**Problem requirements:**
Reproduce word for word, from the entries below, the line with "(671, 404) none -> (282, 349) //", the line with "(561, 714) none -> (106, 714) //", and every line between them, and nothing more.

- - - - - - -

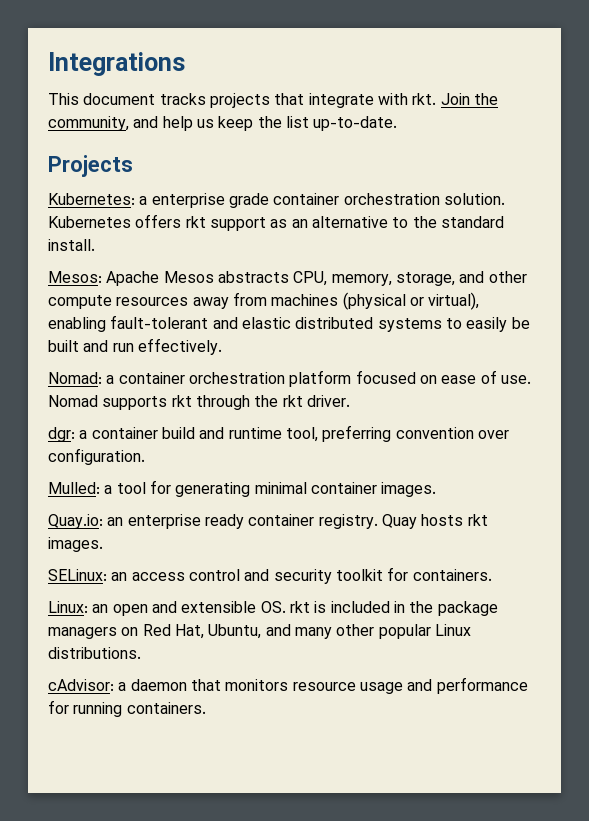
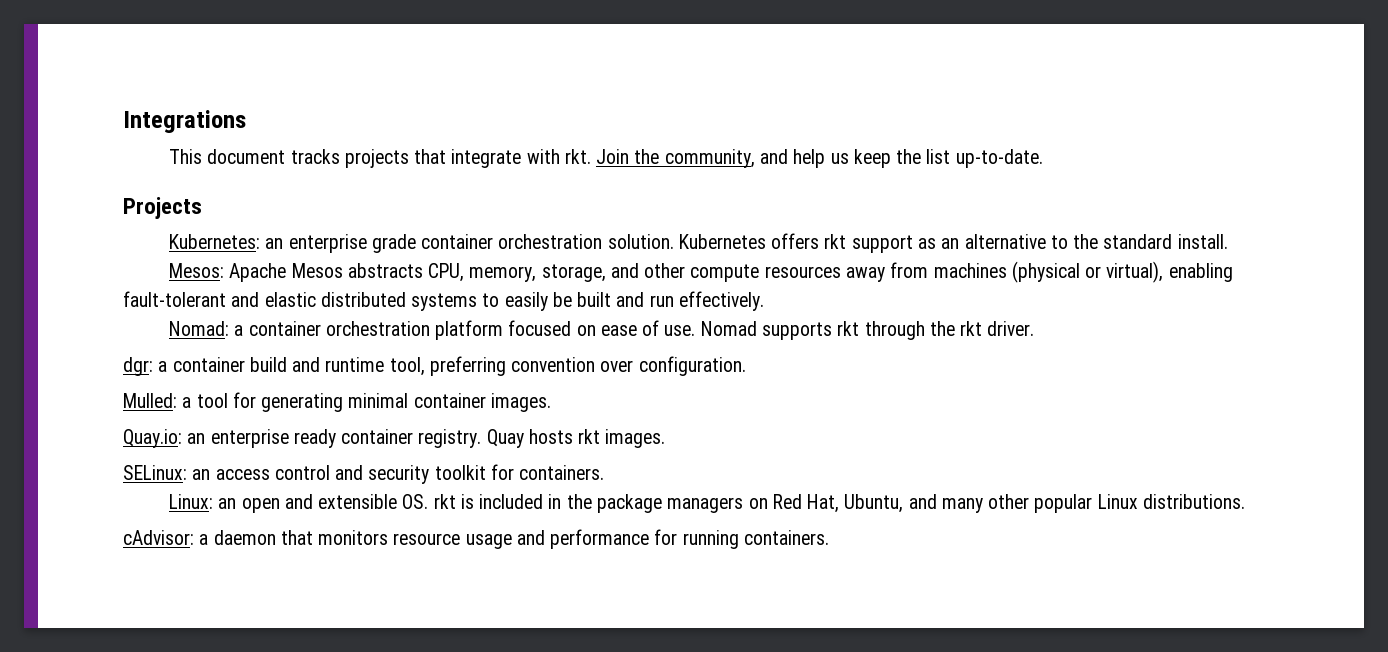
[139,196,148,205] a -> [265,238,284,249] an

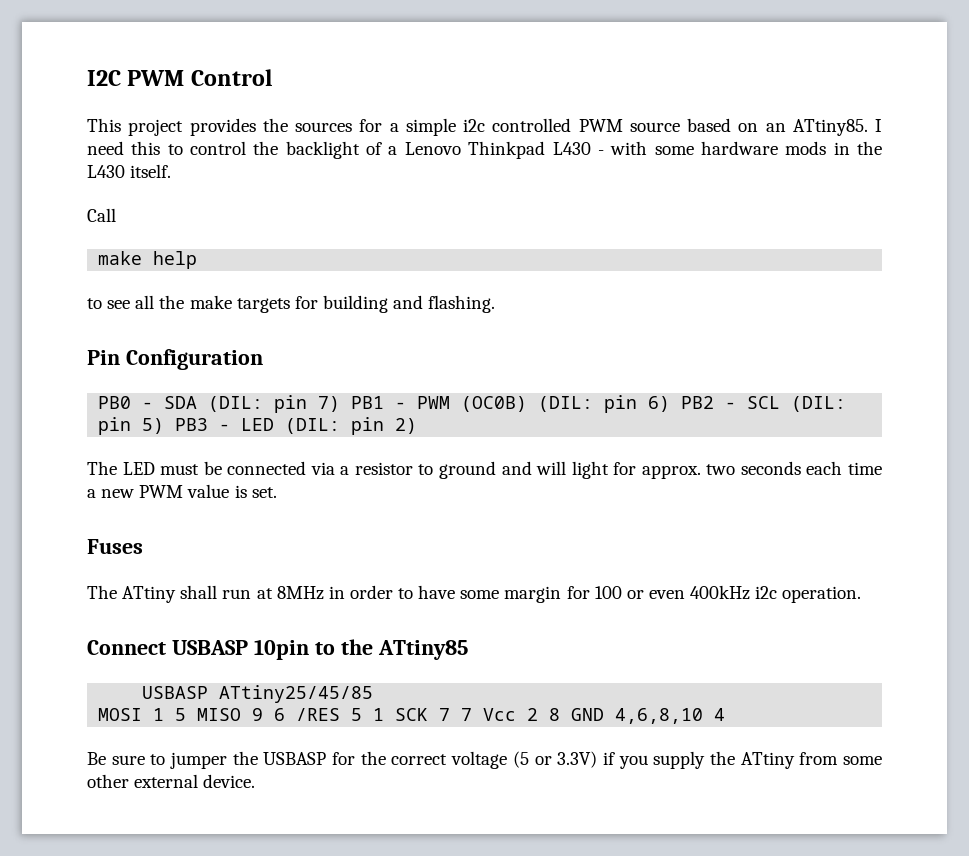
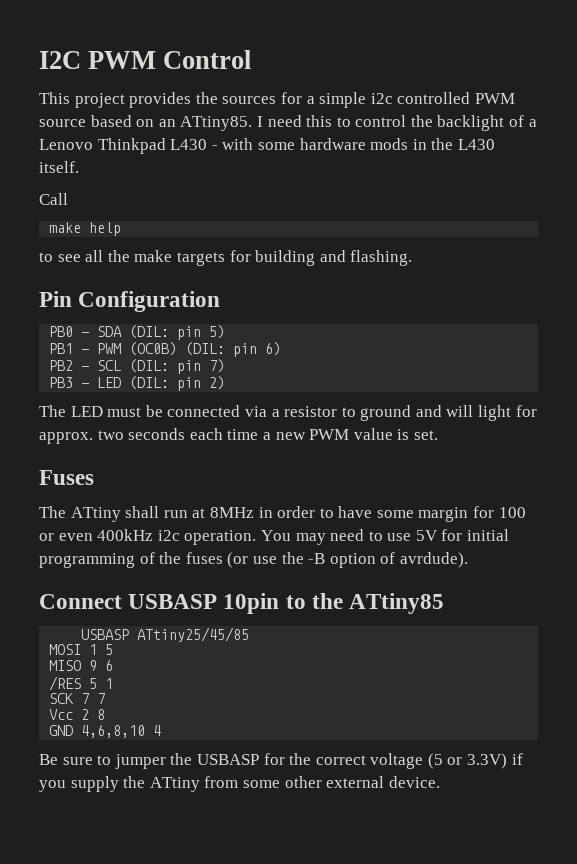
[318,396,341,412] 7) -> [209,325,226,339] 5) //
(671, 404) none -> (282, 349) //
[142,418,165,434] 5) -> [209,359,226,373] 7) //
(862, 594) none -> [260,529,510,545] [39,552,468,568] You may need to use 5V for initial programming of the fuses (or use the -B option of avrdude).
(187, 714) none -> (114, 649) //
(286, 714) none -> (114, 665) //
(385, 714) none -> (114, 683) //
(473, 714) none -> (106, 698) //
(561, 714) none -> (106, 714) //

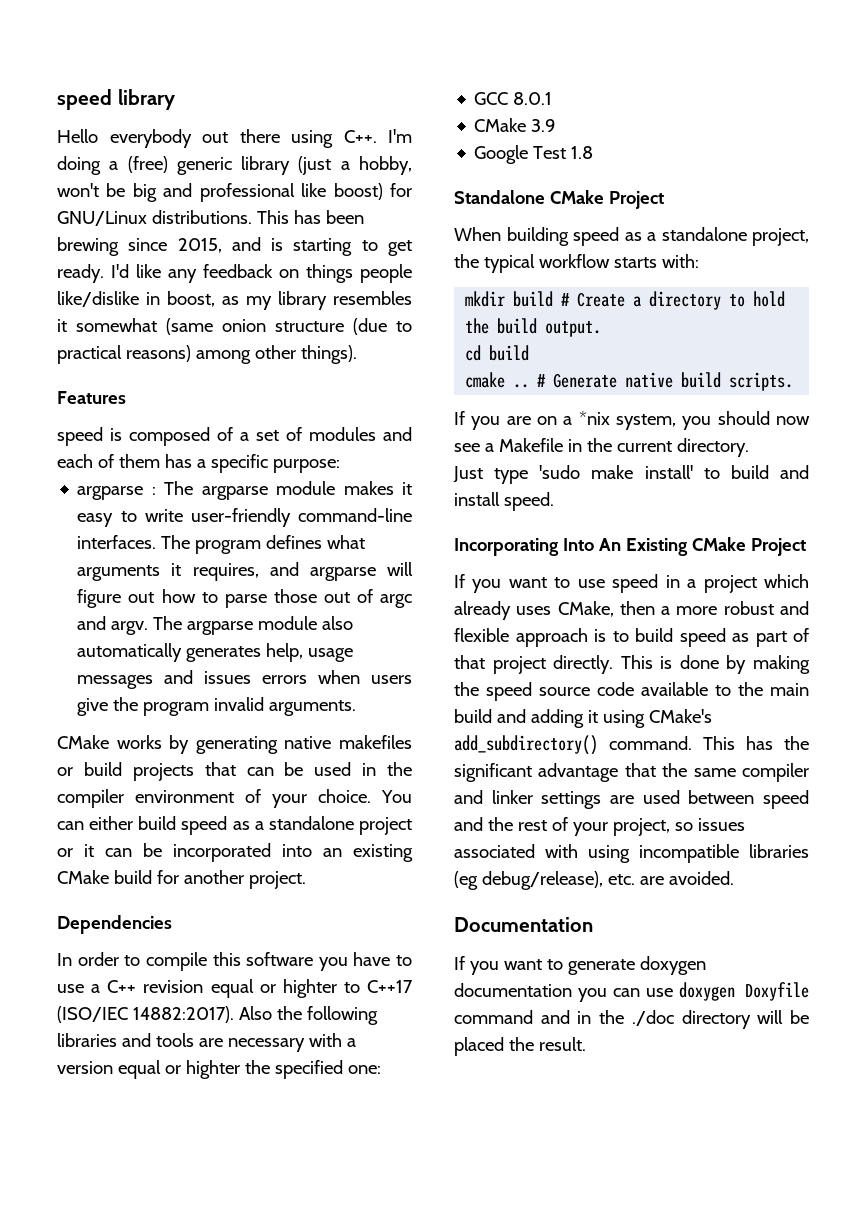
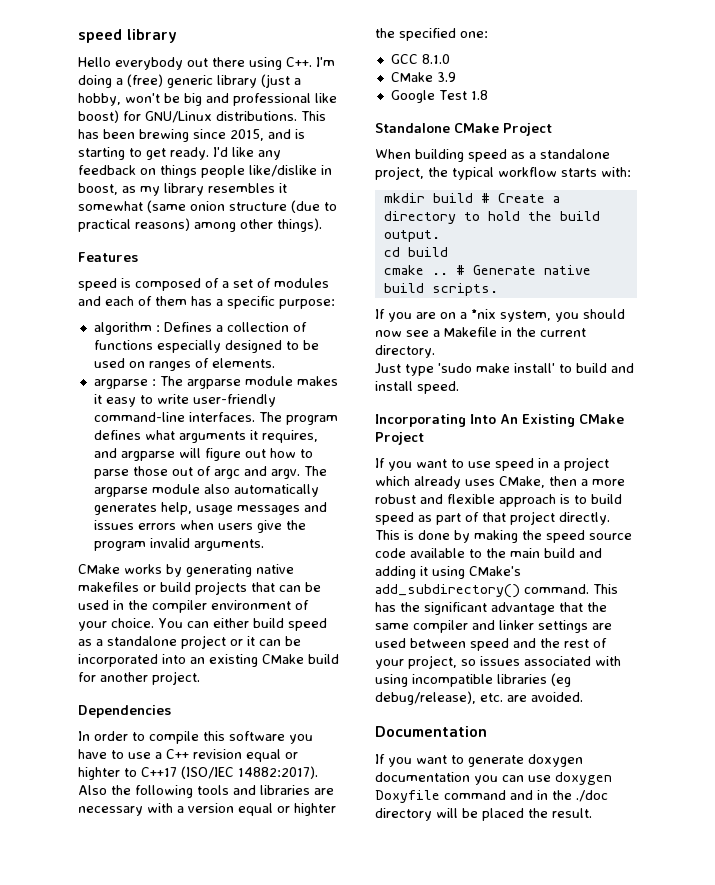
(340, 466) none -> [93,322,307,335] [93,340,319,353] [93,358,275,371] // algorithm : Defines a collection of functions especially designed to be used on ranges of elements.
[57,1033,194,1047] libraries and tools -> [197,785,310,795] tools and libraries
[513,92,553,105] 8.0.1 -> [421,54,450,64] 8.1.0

- - - - - - -

**Response to this task:**
(671, 404) none -> (282, 349) //
[142,418,165,434] 5) -> [209,359,226,373] 7) //
(862, 594) none -> [260,529,510,545] [39,552,468,568] You may need to use 5V for initial programming of the fuses (or use the -B option of avrdude).
(187, 714) none -> (114, 649) //
(286, 714) none -> (114, 665) //
(385, 714) none -> (114, 683) //
(473, 714) none -> (106, 698) //
(561, 714) none -> (106, 714) //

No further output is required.